Directions for this task:
Copy out word for word every line of the entries below, from the line with "locality: Entre Sinchona" to the line with "catalogue / barcode: US 2058081". Include both of those lines.

'''

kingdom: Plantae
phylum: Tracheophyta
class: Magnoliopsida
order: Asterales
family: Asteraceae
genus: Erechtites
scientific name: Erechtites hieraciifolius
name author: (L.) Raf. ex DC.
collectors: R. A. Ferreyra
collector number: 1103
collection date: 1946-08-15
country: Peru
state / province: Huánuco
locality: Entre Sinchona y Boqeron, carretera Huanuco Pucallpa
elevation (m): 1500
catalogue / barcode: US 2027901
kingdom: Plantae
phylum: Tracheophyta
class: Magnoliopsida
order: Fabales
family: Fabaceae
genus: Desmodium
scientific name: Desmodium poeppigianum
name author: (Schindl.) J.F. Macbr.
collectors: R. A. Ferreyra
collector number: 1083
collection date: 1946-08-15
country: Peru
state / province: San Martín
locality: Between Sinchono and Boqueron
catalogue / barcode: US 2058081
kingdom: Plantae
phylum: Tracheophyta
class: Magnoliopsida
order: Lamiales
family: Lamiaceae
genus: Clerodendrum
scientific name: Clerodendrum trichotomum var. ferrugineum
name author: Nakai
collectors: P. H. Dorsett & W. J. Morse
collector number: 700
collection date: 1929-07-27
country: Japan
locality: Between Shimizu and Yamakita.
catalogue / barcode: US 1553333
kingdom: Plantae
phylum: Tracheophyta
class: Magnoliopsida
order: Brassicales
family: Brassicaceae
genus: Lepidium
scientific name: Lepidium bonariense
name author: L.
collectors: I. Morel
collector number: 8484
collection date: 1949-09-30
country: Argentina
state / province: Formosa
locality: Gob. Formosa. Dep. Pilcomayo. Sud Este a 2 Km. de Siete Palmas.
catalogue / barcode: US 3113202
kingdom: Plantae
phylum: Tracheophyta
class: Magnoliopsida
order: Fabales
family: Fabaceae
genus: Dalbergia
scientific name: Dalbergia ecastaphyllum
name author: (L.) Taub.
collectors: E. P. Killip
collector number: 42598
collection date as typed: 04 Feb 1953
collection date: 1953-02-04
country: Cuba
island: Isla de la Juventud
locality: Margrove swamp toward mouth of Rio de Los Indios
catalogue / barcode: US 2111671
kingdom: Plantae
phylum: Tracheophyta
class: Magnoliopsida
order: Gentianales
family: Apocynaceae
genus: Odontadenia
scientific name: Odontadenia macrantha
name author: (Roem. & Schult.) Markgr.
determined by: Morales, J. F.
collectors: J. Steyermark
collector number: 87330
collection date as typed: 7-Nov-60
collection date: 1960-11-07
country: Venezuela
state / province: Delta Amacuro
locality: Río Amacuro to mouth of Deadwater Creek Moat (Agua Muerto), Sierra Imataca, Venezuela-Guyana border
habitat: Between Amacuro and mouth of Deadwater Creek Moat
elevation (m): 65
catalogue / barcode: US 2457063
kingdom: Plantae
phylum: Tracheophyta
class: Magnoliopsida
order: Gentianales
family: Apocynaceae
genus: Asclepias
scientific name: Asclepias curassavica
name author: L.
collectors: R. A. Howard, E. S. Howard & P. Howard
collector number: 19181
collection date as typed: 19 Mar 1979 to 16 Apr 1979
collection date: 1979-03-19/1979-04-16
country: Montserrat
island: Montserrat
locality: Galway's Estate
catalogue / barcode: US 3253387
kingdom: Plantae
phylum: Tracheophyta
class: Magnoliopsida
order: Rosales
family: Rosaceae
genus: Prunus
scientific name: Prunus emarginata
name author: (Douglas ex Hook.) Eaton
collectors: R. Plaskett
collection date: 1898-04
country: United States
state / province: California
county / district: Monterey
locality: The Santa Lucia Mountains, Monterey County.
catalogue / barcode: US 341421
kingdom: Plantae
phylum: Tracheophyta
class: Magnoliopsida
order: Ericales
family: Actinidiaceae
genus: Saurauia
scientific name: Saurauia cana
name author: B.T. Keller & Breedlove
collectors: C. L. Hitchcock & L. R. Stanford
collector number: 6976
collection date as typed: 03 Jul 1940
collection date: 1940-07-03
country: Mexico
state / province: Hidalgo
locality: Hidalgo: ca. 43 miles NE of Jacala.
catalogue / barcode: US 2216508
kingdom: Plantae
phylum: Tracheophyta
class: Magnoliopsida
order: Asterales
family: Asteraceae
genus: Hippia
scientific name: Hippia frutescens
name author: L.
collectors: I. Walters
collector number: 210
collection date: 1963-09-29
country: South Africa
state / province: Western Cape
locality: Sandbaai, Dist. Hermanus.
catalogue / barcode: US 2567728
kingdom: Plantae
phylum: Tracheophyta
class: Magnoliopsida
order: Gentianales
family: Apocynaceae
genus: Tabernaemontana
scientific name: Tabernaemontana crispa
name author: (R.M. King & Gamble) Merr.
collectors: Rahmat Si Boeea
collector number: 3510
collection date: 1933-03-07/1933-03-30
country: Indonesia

'''

Solved problem:
locality: Entre Sinchona y Boqeron, carretera Huanuco Pucallpa
elevation (m): 1500
catalogue / barcode: US 2027901
kingdom: Plantae
phylum: Tracheophyta
class: Magnoliopsida
order: Fabales
family: Fabaceae
genus: Desmodium
scientific name: Desmodium poeppigianum
name author: (Schindl.) J.F. Macbr.
collectors: R. A. Ferreyra
collector number: 1083
collection date: 1946-08-15
country: Peru
state / province: San Martín
locality: Between Sinchono and Boqueron
catalogue / barcode: US 2058081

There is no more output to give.